Women will now be able to legally abort during their first 12 weeks of pregnancy in Mexico City. An estimated 200,000 illegal abortions are performed in Mexico each year, and approximately 1,500 women die per year due to complications arising from poorly done abortions. Botched abortions constitute “the third-leading cause of death for pregnant women in the capital.”
Now, over 10 million women in the federal district, as well as any women willing to travel to the city, will have access to legal abortion. Women under the age of 18 will need parental consent, but the procedure will be nearly free for low-income or uninsured city residents.
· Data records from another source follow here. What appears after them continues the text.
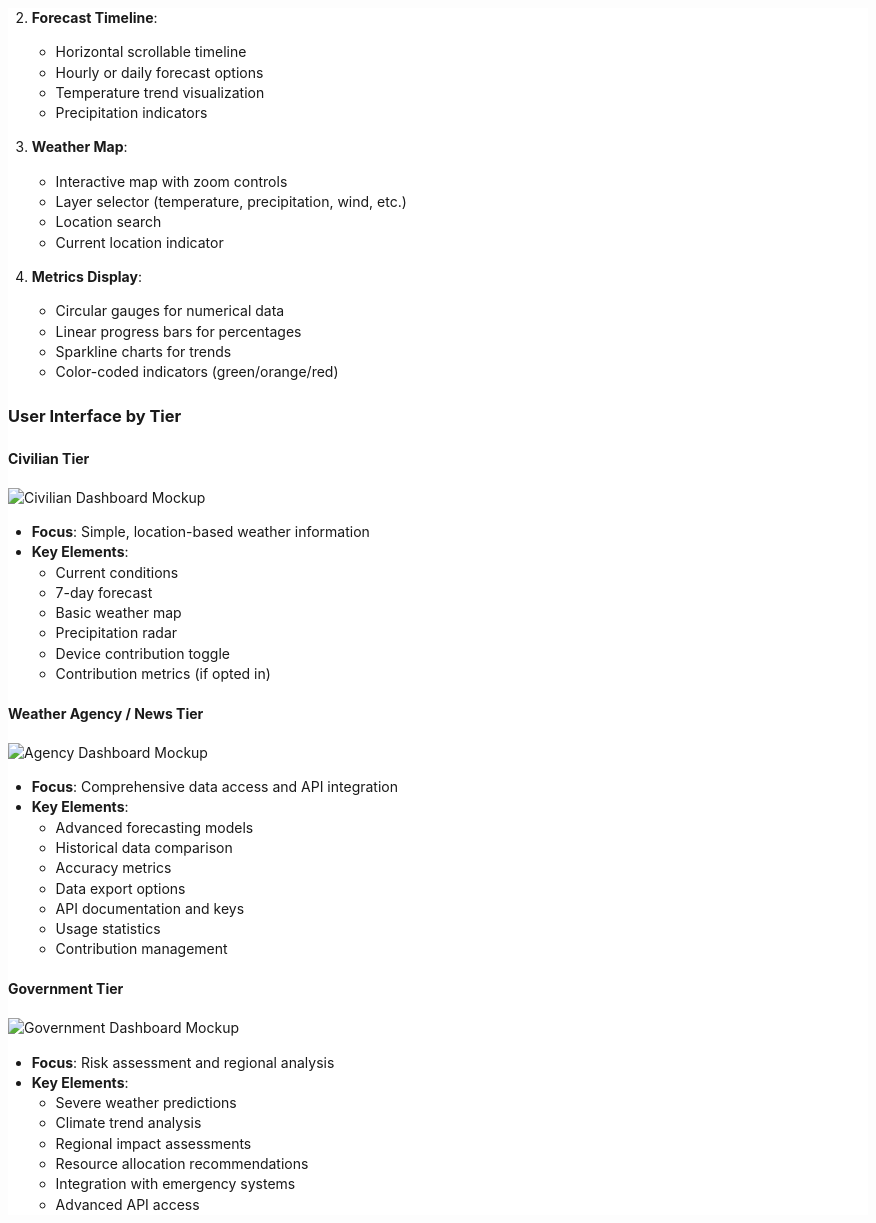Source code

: 2. **Forecast Timeline**:
   - Horizontal scrollable timeline
   - Hourly or daily forecast options
   - Temperature trend visualization
   - Precipitation indicators

3. **Weather Map**:
   - Interactive map with zoom controls
   - Layer selector (temperature, precipitation, wind, etc.)
   - Location search
   - Current location indicator

4. **Metrics Display**:
   - Circular gauges for numerical data
   - Linear progress bars for percentages
   - Sparkline charts for trends
   - Color-coded indicators (green/orange/red)

### User Interface by Tier

#### Civilian Tier

![Civilian Dashboard Mockup](https://placeholder.com/civilian-dashboard)

- **Focus**: Simple, location-based weather information
- **Key Elements**:
  - Current conditions
  - 7-day forecast
  - Basic weather map
  - Precipitation radar
  - Device contribution toggle
  - Contribution metrics (if opted in)

#### Weather Agency / News Tier

![Agency Dashboard Mockup](https://placeholder.com/agency-dashboard)

- **Focus**: Comprehensive data access and API integration
- **Key Elements**:
  - Advanced forecasting models
  - Historical data comparison
  - Accuracy metrics
  - Data export options
  - API documentation and keys
  - Usage statistics
  - Contribution management

#### Government Tier

![Government Dashboard Mockup](https://placeholder.com/government-dashboard)

- **Focus**: Risk assessment and regional analysis
- **Key Elements**:
  - Severe weather predictions
  - Climate trend analysis
  - Regional impact assessments
  - Resource allocation recommendations
  - Integration with emergency systems
  - Advanced API access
Under new law, women who have an abortion after 12 weeks of pregnancy could be punished with up to six months in jail. Those performing abortions after the 12 weeks will up to three years in jail.
The city assembly has passed a number of controversial laws recently, including a civil union law. The assembly is currently considering legalizing euthanasia. Previous to the 46 to 9 vote that passed the law, abortion in Mexico was only legal in cases of rape, danger to mother’s life, or severe fetal defects, as in most other Latin American Countries. Cuba and Guyana (and the commonwealth of Puerto Rico) are the only other Latin American countries in which first trimester abortions are allowed, and abortion is completely illegal in Nicaragua, El Salvador and Chile.
Mexico is home to the world’s second largest Roman Catholic population. The bill was condemned by Pope Benedict XVI, and the archbishop of Acapulco, Felipe Aguirre Franco, threatened to excommunicate lawmakers who voted for it. Opponents are expected to challenge the ruling in the Supreme Court, based on the Mexican Constitution’s prohibition of the death penalty and the fact that the assembly ignored a 36,000 signature conservative-led petition for a referendum on the issue. The Court’s 2002 ruling in favor or abortion in the case of rape and incest bode well for the new law.
President Felipe Calderón has abstained from comment, but the first lady spoke out against it. A small protest of 50 abortion-rights activists were corralled by riot police and heckled by over 200 opponents during the ruling.